National Black HIV/AIDS Awareness Day
For the first time in more than a decade, the nation’s teen pregnancy rate rose by 3%. Congress and the President have taken an important step toward addressing this issue by investing $100 million for fiscal year 2010 toward teen pregnancy programming, and the president has just proposed increasing this amount by 19 million dollars for the next fiscal year. But Congress should broaden the scope of this funding to address the twin epidemics of sexually transmitted infections and HIV as well. Young African-American women and girls especially need comprehensive sexuality education that includes HIV and STI prevention.
“If teenage girls are getting pregnant, they are vulnerable to HIV and STIs,” said HIV Law Project’s Executive Director, Tracy Welsh; “It is myopic and irresponsible to educate around pregnancy prevention without also talking about the very real threats of HIV and STIs which are wreaking havoc among young Black women.”

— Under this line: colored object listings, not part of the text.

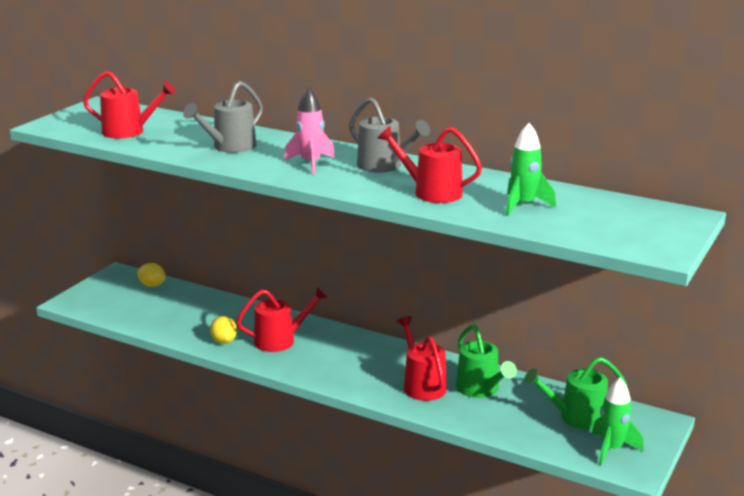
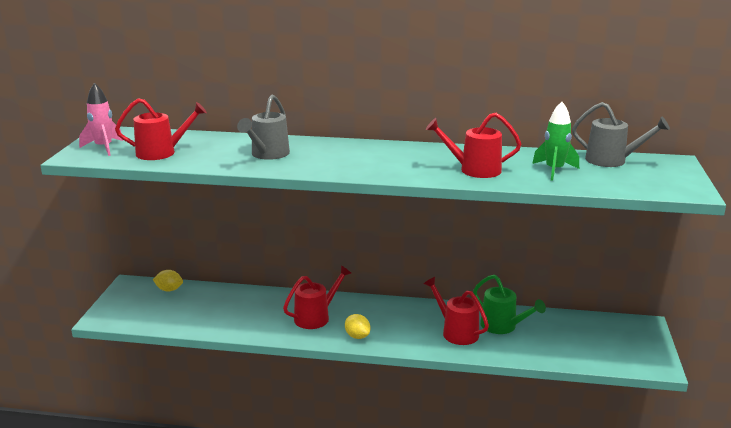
camera: 20 degrees left, 0 degrees up
yellow lemon [210,316,237,344] -> yellow lemon moved to [345,314,370,339]
pink rocket [284,88,335,174] -> pink rocket moved to [79,83,123,156]
grey watering can [349,98,430,172] -> grey watering can moved to [572,102,670,167]
green watering can [524,357,627,430] -> none
green rocket [592,377,644,465] -> none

Now, in honor of National Black HIV/AIDS Awareness Day we must take this opportunity to fund comprehensive, evidence-based sexuality education. Doing any less is a threat to the health of our young people, and most especially African-American young women and girls.
Health Care & Detained Immigrants with HIV/AIDS
Detention conditions are harsh for all immigrant detainees. However, for those who are HIV-positive, conditions are even harsher. Human Rights Watch reports that the U.S. Department of Homeland Security fails to meet national and international standards for appropiate care for people living with HIV/AIDS while in custody. 1
According to Human Rights Watch, detention facilities consistently fail to deliver antiretroviral drug treatment, conduct timely lab work, and ensure continuity of care between detention facilities for HIV-positive detainees. These problems pose significant public health challenges as detainees develop increased resistance to HIV medications. In addition, detention facilities do not always ensure confidentiality of medical care for inmates, exposing HIV-positive immigrant detainees to discrimination and violence.
In January 2010, Immigration & Customs Enforcement (ICE) enacted new guidelines authorizing the release of asylum seekers from detention if, among other things, they suffer from "serious medical conditions." Previously, asylum seekers appearing at ports of entry seeking refuge from persecution were detained until a final decision was reached on their cases - a process that can take years. Because these are guidelines rather than rules, however, they are difficult to enforce. Cristina Velez, a Staff Attorney at the HIV Law Project, says "This more humane release policy is a step in the right direction, but a drop in the bucket compared to the needs of the thousands of other HIV positive immigrant detainees suffering in ICE custody."